Requirement -
Go through the lines below and copy any that hold the string "size".

Supplied data -
※

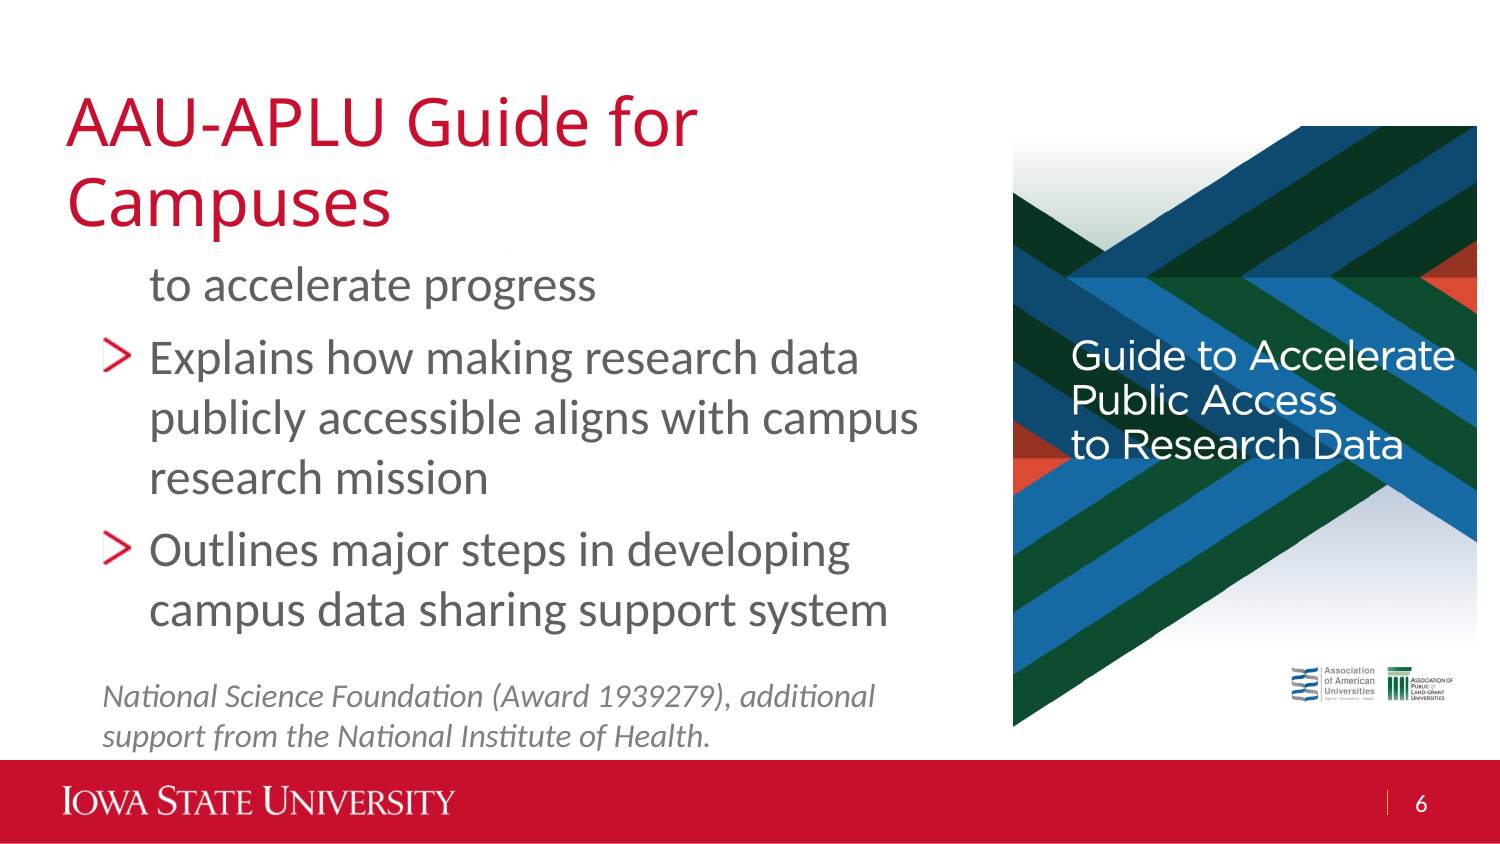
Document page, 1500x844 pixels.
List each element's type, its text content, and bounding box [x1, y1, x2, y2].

※

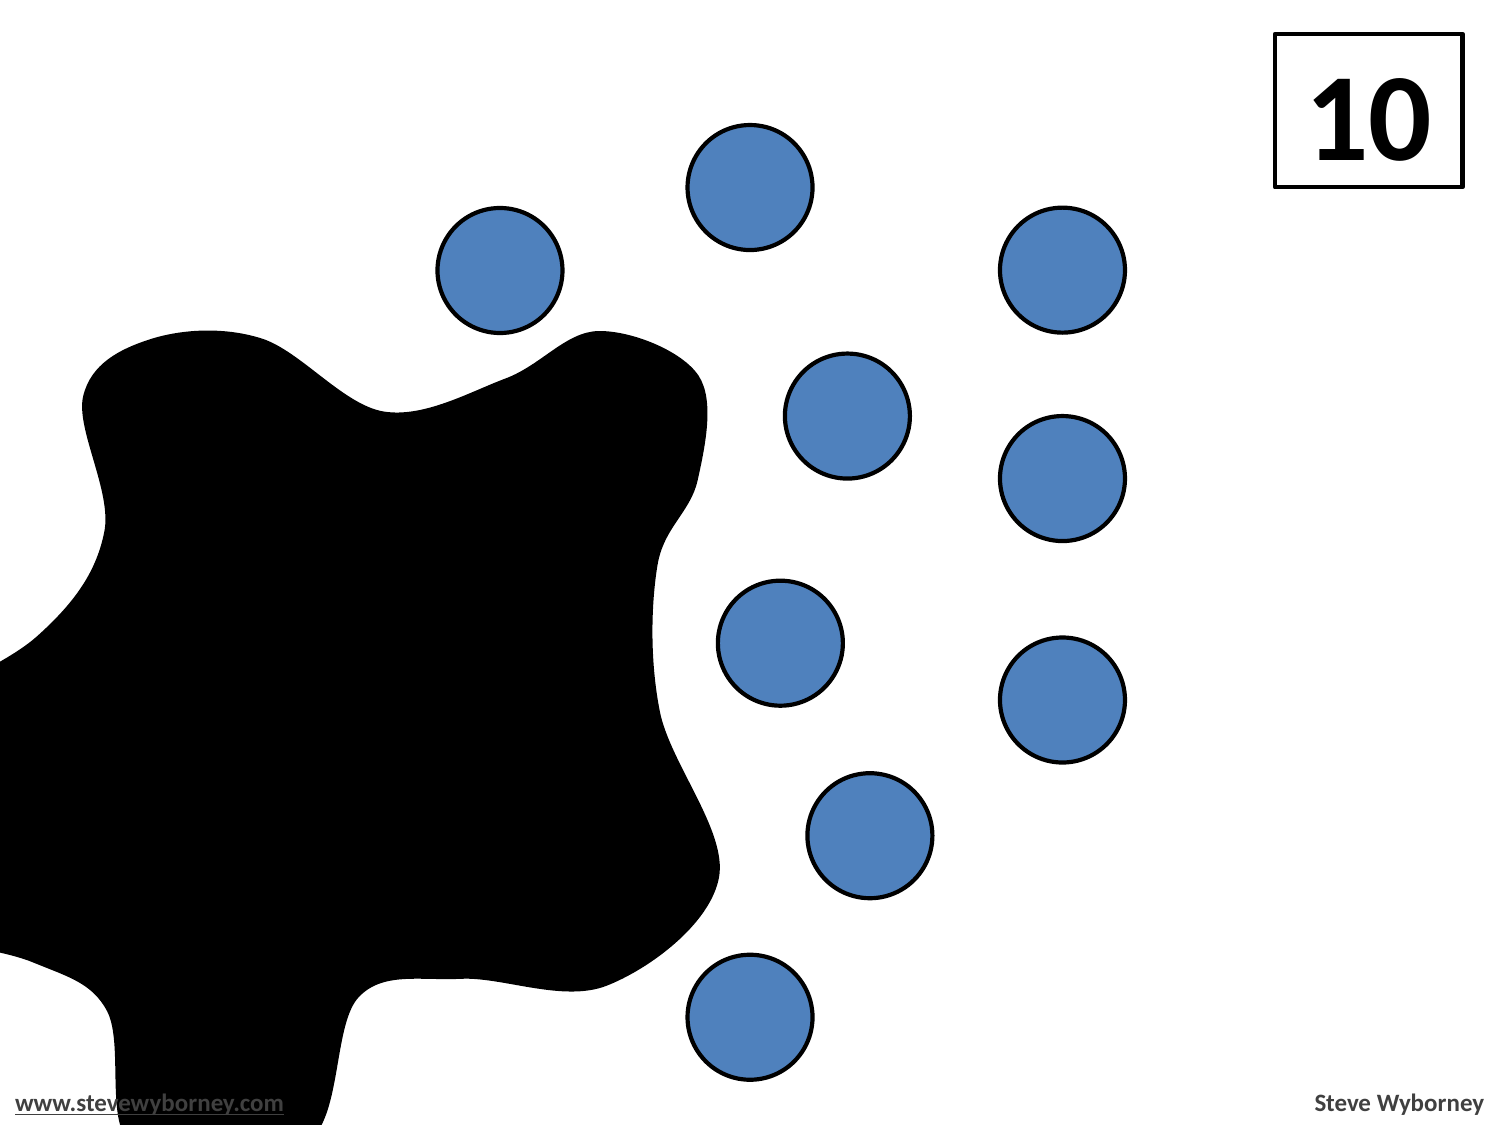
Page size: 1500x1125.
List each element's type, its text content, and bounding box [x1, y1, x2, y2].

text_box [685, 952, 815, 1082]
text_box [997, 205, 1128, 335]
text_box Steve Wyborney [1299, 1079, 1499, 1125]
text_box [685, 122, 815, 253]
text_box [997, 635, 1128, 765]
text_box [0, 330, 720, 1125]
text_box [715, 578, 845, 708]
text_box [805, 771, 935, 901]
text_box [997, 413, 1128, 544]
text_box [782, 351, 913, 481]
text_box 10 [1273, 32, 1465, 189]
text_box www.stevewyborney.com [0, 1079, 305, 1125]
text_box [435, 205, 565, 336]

※

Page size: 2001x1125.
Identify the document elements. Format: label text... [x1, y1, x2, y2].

※

Result for this task -
Page size: 1500x1125.
Page size: 2001x1125.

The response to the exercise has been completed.